Anthropic has announced the acquisition of the developer tools startup Stainless, which previously served as shared infrastructure for multiple AI companies, including OpenAI, Google, and Cloudflare. With the deal finalized, these tools will transition from general-purpose services to internal capabilities of Anthropic.
Transaction amount undisclosed
Anthropic has not disclosed the acquisition price. The Information previously reported that Anthropic was in talks to acquire Stainless, with the deal potentially exceeding $300 million.
Stainless was founded in 2022 by Alex Rattray, a former Stripe engineer, and is headquartered in New York. The company has received support from Sequoia Capital and Andreessen Horowitz.
The core product is automatic SDK generation.
Stainless's core product is an automatically generated and maintained SDK—a software toolkit commonly used by developers to call APIs. It directly converts API specifications into production-ready SDKs and supports multiple languages, including Python, TypeScript, Kotlin, Go, and Java.
The value of these tools lies in their ability to automatically update the SDK when the API changes, reducing manual maintenance efforts.
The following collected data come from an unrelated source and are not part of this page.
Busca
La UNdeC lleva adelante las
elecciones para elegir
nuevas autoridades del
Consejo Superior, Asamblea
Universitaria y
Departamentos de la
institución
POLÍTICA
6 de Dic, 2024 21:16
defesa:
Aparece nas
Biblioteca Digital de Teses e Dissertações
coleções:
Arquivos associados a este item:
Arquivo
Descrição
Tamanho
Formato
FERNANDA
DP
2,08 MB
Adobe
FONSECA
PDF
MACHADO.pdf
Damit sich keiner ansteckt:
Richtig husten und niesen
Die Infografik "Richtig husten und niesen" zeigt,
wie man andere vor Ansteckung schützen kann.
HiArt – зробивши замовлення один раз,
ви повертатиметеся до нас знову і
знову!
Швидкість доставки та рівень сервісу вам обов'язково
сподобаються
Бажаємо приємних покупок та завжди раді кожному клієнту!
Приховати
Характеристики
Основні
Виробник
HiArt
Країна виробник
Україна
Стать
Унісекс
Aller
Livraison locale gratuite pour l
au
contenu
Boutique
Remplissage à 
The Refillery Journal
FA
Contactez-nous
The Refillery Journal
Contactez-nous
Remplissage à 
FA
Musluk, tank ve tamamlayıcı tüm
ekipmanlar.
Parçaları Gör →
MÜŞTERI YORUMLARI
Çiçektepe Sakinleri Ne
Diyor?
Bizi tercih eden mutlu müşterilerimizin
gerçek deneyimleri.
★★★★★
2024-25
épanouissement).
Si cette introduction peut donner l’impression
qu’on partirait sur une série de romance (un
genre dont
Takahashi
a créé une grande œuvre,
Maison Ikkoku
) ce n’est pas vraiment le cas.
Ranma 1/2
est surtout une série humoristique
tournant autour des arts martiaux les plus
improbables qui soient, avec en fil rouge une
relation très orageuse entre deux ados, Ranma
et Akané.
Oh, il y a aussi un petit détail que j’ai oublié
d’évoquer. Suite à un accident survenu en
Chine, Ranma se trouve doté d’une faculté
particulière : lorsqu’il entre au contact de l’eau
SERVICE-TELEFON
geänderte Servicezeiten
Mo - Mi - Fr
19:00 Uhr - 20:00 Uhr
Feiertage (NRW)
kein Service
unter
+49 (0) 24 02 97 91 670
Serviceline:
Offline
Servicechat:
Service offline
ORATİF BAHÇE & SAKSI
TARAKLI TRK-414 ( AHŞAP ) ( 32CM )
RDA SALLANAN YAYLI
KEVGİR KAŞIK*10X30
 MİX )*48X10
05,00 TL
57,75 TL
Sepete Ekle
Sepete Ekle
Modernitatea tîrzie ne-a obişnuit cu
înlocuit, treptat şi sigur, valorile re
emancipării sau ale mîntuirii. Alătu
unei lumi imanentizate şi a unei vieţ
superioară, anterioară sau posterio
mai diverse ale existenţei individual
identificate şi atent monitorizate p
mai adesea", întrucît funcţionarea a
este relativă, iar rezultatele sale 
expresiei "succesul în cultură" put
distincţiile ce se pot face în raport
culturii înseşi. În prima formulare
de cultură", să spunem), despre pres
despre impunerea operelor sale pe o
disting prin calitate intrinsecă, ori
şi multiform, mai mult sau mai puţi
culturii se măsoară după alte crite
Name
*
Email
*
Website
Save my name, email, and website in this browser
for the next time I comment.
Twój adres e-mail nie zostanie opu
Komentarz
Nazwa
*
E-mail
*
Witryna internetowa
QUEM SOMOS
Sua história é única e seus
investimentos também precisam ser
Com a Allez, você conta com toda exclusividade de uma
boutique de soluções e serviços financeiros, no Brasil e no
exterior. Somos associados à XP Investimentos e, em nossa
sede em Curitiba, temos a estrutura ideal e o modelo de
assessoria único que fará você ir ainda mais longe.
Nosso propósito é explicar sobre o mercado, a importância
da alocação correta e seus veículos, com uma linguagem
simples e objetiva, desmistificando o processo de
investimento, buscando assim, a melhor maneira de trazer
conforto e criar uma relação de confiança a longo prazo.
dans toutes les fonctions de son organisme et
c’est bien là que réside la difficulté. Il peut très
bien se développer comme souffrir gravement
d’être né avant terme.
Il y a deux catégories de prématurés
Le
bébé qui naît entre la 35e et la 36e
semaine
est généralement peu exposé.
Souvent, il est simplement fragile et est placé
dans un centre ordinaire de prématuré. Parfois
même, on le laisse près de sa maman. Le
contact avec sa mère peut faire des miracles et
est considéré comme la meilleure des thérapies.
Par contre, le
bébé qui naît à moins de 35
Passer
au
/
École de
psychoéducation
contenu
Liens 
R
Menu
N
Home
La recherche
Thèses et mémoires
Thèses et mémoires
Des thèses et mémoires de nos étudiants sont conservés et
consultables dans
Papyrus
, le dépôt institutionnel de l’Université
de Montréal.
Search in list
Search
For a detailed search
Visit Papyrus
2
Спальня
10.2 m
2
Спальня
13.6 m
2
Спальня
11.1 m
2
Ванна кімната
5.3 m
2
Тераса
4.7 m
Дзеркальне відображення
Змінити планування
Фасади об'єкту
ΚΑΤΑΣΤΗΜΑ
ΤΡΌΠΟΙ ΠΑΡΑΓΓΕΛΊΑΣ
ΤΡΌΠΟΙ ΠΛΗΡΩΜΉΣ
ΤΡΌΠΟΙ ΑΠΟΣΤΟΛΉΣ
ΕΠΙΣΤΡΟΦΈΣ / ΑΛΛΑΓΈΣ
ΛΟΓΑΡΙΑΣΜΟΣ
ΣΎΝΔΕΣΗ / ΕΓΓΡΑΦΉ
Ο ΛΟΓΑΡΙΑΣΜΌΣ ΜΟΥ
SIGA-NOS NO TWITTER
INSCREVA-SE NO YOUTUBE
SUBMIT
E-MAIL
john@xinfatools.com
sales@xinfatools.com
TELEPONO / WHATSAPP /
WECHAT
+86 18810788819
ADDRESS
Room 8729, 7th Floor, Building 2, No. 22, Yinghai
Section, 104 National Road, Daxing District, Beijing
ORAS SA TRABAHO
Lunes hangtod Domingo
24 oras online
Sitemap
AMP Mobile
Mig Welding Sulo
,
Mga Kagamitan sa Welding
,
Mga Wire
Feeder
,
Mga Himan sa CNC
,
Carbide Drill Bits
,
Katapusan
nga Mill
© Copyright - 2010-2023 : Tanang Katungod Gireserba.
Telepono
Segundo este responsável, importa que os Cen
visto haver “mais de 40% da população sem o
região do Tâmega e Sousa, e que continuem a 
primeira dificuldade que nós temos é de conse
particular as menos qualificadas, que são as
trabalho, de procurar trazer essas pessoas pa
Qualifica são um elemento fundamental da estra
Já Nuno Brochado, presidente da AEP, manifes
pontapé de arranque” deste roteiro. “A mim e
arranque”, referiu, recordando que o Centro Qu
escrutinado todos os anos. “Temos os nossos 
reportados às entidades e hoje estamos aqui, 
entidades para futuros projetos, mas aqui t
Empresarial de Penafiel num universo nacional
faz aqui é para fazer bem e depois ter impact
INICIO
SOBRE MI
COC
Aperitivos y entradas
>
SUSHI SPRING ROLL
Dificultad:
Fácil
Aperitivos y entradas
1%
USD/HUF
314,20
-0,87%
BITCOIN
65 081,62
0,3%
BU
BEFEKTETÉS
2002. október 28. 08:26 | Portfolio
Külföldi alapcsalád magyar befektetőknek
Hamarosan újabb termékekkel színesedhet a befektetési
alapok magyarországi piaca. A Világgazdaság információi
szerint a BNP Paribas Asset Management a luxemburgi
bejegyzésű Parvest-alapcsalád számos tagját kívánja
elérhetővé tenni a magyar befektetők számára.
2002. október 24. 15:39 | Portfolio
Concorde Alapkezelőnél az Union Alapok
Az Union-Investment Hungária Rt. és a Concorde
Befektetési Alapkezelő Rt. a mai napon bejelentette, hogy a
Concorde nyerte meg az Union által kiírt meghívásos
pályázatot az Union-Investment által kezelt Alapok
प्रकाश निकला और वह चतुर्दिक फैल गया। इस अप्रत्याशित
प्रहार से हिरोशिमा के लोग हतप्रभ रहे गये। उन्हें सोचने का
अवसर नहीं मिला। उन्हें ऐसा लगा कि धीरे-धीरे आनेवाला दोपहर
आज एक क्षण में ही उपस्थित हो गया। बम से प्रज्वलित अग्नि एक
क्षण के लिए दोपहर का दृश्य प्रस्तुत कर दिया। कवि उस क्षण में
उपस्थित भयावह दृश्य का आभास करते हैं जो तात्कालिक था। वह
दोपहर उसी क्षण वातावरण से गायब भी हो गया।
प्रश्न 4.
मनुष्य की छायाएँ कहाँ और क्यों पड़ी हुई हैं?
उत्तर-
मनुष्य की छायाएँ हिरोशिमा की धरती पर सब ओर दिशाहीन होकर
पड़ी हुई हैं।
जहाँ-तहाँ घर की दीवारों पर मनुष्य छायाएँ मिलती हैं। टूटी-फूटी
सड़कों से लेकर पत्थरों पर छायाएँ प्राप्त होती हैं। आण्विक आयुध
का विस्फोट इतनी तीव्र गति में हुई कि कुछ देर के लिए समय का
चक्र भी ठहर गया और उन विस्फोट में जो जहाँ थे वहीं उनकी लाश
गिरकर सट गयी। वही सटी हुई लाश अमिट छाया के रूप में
For AI companies that frequently iterate their interfaces, this significantly lowers development costs.
Competitors will lose access to the same tool source.
Anthropic has stated that it will gradually shut down Stainless’s existing hosted products, including its SDK generation service. SDKs that have already been generated remain the property of the customers, who may continue to modify and extend them.
However, with the exit of托管 services from the market, Stainless’s role as an independent infrastructure provider will also come to an end. The report indicates that this means companies such as OpenAI, Google, Replicate, Runway, and Cloudflare will no longer be able to access these services through the same set of tools.
Anthropic also stated that its official SDK has been generated by Stainless software since the early days of the API business. This acquisition further demonstrates that AI model companies are bringing key development tools back in-house.